Kutipan Teks.
━━━
Senin, 24 Juni 2013

posisi kepala jenazah ketika disholati

Posisi Kepala Jenazah Ketika Dishalati

A. Hadits-hadits yang berkaitan dengan posisi kepala jenazah ketika disholati

 Jika mayitnya adalah seorang wanita, maka imam berdiri di sisi tengah mayit.
Samurah bin Jundub radliyallahu anhu berkata:

صَلَّيْتُ وَرَاءَ النَّبِيِّ صَلَّى اللَّهُ عَلَيْهِ وَسَلَّمَ عَلَى امْرَأَةٍ مَاتَتْ فِي نِفَاسِهَا فَقَامَ عَلَيْهَا وَسَطَهَا
“Aku melakukan shalat di belakang Nabi shallallahu alaihi wasallam atas mayit wanita yang mati karena nifasnya. Maka beliau berdiri padanya di sisi tengahnya.”
(HR. al-Bukhari: 1245, Muslim: 1602, an-Nasa’i: 390, at-Tirmidzi: 956, Abu Dawud: 2780 dan Ibnu Majah: 2780).
━━━
Data Latihan.
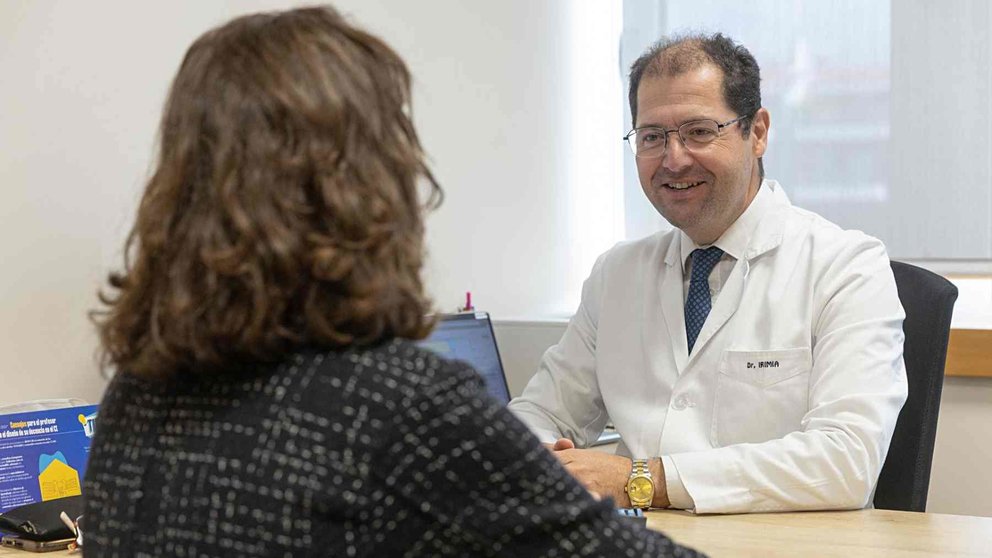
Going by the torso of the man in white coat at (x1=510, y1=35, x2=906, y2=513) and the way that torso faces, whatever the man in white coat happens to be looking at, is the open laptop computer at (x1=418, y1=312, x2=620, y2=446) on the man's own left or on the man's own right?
on the man's own right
━━━
Tugas Anda.
**1.** Terjemahkan ke dalam bahasa Inggris kalimat dari kutipan tentang posisi kepala jenazah ini: "Jika mayitnya adalah seorang wanita, maka imam berdiri di sisi tengah mayit."
**2.** Menurut kutipan, apa dasar bagi imam untuk berdiri di sisi tengah mayit wanita? Jelaskan dalam satu sampai tiga kalimat.
Gunakan hanya kutipan sebagai sumber jawaban.

Hasil Tiap Tugas.
**1.** If the deceased is a woman, the imam stands at the middle of the body.

**2.** Dasarnya adalah riwayat Samurah bin Jundub radliyallahu anhu. Ia shalat di belakang Nabi shallallahu alaihi wasallam atas mayit wanita yang mati karena nifasnya, dan beliau berdiri di sisi tengah mayit itu. Hadits ini diriwayatkan oleh al-Bukhari, Muslim, an-Nasa'i, at-Tirmidzi, Abu Dawud, dan Ibnu Majah.